A book published this year in Brazil on “The Physics of Nuclear Explosives” prompted concerns at the International Atomic Energy Agency (IAEA) that it revealed classified nuclear weapons design information and that it might signify a renewed interest by Brazil in developing such weapons. The U.S. Government also requested further details on the matter, the Brazilian press reported.
According to the Jornal do Brasil, which first disclosed the controversy on September 6, the IAEA “wanted the book to be recalled” and demanded more information on the author’s work. The government of Brazil refused to censor the book and rejected what it described as IAEA interference.
“The Physics of Nuclear Explosives” (“A Física dos Explosivos Nucleares”) by Dalton E.G. Barroso provides a rather comprehensive account of the physical principles involved in nuclear detonations, including both fission and fusion weapons. There are chapters on reactor physics, radiation hydrodynamics, dynamic compression of solids, inertial confinement fusion, and more. Most of this information is already freely available to those who care to search for it. But the author has broken new ground in presenting the results of his numerical simulations of nuclear detonations and characterizations of particular weapons, such as the W-87 warhead.

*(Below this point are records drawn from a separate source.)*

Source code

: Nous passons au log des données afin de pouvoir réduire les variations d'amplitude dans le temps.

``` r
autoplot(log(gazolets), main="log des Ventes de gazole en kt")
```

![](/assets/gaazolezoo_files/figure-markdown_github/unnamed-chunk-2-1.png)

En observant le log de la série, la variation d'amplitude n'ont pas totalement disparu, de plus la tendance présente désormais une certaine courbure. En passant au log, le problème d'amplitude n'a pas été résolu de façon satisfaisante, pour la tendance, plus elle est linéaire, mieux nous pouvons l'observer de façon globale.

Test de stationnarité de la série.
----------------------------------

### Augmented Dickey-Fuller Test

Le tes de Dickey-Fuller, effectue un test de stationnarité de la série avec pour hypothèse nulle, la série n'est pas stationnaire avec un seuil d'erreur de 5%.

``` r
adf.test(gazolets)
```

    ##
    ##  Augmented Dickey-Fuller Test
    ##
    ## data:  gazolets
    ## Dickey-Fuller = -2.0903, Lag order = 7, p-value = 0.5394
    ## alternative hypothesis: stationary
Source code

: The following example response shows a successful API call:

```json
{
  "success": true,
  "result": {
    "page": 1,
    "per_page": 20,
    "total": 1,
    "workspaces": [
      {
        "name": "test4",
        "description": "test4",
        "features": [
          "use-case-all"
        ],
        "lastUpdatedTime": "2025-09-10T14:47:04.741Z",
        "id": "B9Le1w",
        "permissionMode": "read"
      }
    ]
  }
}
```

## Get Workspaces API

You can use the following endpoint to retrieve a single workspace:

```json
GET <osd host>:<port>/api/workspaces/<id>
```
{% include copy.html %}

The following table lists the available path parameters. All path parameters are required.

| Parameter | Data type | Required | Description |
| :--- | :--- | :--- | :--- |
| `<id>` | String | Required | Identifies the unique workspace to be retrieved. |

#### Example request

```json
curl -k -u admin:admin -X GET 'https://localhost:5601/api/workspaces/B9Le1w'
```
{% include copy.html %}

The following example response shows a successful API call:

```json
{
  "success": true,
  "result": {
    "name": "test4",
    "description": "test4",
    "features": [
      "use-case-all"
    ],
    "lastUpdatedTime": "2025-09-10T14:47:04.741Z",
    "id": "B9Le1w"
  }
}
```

“One presumes that many of the specific results presented here have never been published in the open scientific literature,” he wrote in the Preface to the book. “However, such results are based on well-known physical and mathematical models.”
Far from implying that Brazil may have a clandestine nuclear weapons program, Brazilian Defense Minister Nelson Jobim said that the absence of official secrecy surrounding the book demonstrated that the opposite was the case. “The mere possibility of publishing this work in Brazil, and the material’s free circulation, serve as eloquent proof of the non-existence of an unauthorized nuclear program in the country.”
Dr. Barroso made the same point to Secrecy News. “My research is academic and has only scientific interest, for if it is not so, how could my book be published?”
“I think the IAEA reaction was premature and exaggerated,” he said by email. “There are no data in the book that were obtained in any kind of experiments or that were passed to me in secret.”
“A Física dos Explosivos Nucleares” by Dalton E.G. Barroso, now in its second edition, was published by Livraria da Física (439 pages, 2009, in Portuguese).